If Scheer wants to stop being questioned on his views on gay marriage, he should offer an answer: Robyn Urback
'The country has moved on' does not explain how his own views have evolved
No doubt the Conservatives are frustrated that leader Andrew Scheer keeps getting the same question over and over on the campaign trail: Can you explain how your personal views on same-sex marriage have evolved since 2005?
Yet it apparently has not occurred to the party — or else, they prefer not to acknowledge — that the best way to get people to stop asking the question is to answer it. To really answer it.
Scheer has been asked to explain his personal evolution on LGBTQ rights multiple times: back in August, after the Liberals unearthed footage from 2005 of a young Scheer arguing against gay marriage in a speech in Parliament; in September, in the context of Liberal Leader Justin Trudeau offering his own apology for past behaviour; and earlier this week, in conversation with the CBC's Rosemary Barton.
Each time, the question is some variation on the following: How, and when, and why did your views on same-sex marriage shift?
And each time, Scheer offers up something that sounds like an answer but is really just a collection of banal observations about how Canadian society has evolved. It's like being asked what topping you want on your hamburger and responding with a dopey: "Yes, I like hamburgers."
'I've moved on'
Scheer's script is always the same: "My personal views are that every single Canadian has the same equality rights under the law."
"It is the law of the land. It's been settled in Canada."
"Society has moved on. I've moved on."
"Yes, I like hamburgers."
The question, of course, is not about how our collective views on same-sex marriage have changed but how Scheer personally went from believing gay marriage was as weird and unnatural as calling a dog's tail a leg to thinking same-sex marriage is totally fine.
"I've moved on" is not an answer to this question. (And yes, I know, Trudeau has quite an affinity for this type of dodge also, but the whole purpose of being the "change" option is to convince Canadians you will be different.)
Conservatives would argue that Scheer's personal views on same-sex marriage shouldn't matter because he has promised that he will not reopen the debate. That is a fine perspective to take if your fixation is on how elections should be decided instead of recognizing how they are actually decided.
Part of the Liberals' get-out-the-vote strategy is very clearly to convince moderate voters that Scheer isn't worth the risk: that, sure, he says he won't reopen debates on social issues, but can you really believe him, especially when he won't go into detail about how his personal beliefs have changed? Scheer's obfuscation just plays into this narrative.
Just recently, the Conservative leader decided to be more forthright on his views on abortion. Speaking to reporters in New Brunswick Thursday, he confirmed that he is "personally pro-life" but that he will "ensure that we do not reopen this debate."
This was presumably an easier admission for Scheer given that the news that he is against abortion is hardly a revelation.
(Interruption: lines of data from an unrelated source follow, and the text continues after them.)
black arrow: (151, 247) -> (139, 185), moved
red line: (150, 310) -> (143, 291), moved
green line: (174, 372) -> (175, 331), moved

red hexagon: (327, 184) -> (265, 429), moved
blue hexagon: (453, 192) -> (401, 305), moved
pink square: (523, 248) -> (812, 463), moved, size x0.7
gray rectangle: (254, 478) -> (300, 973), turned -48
It's also easier to defend a position when your stated justification is to preserve life as opposed to one where you're imposing your moral and religious beliefs on others simply to preserve an entrenched idea about the institution of marriage.
I don't actually know if Scheer still personally views it as wrong for two men or two women to marry. I don't know, because he won't say — which, in many people's minds, is just his clumsy way of saying he still views it as wrong (while conveniently denying his opponents the sound bite).
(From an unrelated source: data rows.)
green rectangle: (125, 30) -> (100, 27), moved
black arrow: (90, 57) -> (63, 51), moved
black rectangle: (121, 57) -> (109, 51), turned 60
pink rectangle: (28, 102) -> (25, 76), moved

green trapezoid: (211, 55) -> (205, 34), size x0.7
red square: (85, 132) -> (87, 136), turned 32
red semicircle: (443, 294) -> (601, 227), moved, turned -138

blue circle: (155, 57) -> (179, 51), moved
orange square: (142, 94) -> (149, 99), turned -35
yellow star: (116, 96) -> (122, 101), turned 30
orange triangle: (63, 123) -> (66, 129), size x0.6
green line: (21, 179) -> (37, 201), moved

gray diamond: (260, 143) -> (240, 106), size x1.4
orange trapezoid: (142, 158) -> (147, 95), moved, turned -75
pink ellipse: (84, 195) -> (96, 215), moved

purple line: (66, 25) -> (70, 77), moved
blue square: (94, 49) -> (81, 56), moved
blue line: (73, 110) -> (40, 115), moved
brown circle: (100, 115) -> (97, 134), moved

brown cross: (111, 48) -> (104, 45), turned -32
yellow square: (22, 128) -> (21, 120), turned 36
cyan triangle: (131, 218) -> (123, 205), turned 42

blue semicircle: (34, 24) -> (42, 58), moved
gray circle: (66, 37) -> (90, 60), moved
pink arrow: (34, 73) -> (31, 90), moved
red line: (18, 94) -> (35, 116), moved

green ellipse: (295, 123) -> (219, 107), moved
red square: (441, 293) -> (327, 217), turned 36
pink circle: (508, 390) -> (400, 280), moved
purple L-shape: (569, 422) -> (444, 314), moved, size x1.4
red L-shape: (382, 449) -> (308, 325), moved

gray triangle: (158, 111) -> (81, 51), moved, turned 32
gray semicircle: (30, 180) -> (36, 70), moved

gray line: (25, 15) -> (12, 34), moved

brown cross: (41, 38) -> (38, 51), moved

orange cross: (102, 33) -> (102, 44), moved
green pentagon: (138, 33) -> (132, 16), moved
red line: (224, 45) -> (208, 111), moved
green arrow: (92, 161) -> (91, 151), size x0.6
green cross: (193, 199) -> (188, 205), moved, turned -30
The Conservatives appear to have concluded that letting people make that assumption is preferable to Scheer actually providing a fulsome answer — an answer through which he could provide nuance, context and perhaps also explain how he grapples with conflicting religious doctrines that teach tolerance and acceptance but also intolerance of certain practices.
There are probably a good number of Canadians who could relate to that conflict.
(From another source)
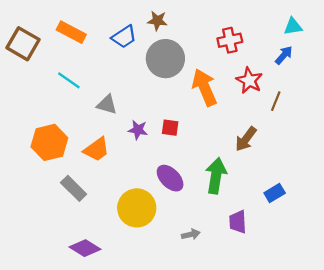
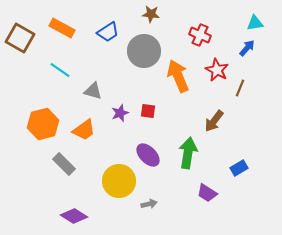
brown star: (157, 21) -> (151, 14), moved
red cross: (230, 40) -> (200, 35), turned 35
purple star: (138, 130) -> (120, 113), turned -30
purple trapezoid: (238, 222) -> (207, 193), turned -55
gray arrow: (191, 234) -> (149, 204), moved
There is no question the Liberals would weaponize whatever Scheer says, stripping out all of that nuance and context. But it's unlikely that it would be any worse than the image Scheer is projecting now: one of cageyness, suspicion and a brand of dogmatism he's too meek to own. In that light, it is difficult to see how Scheer's current strategy is the preferred option, especially since avoiding the question is the best guarantee that it will keep coming up.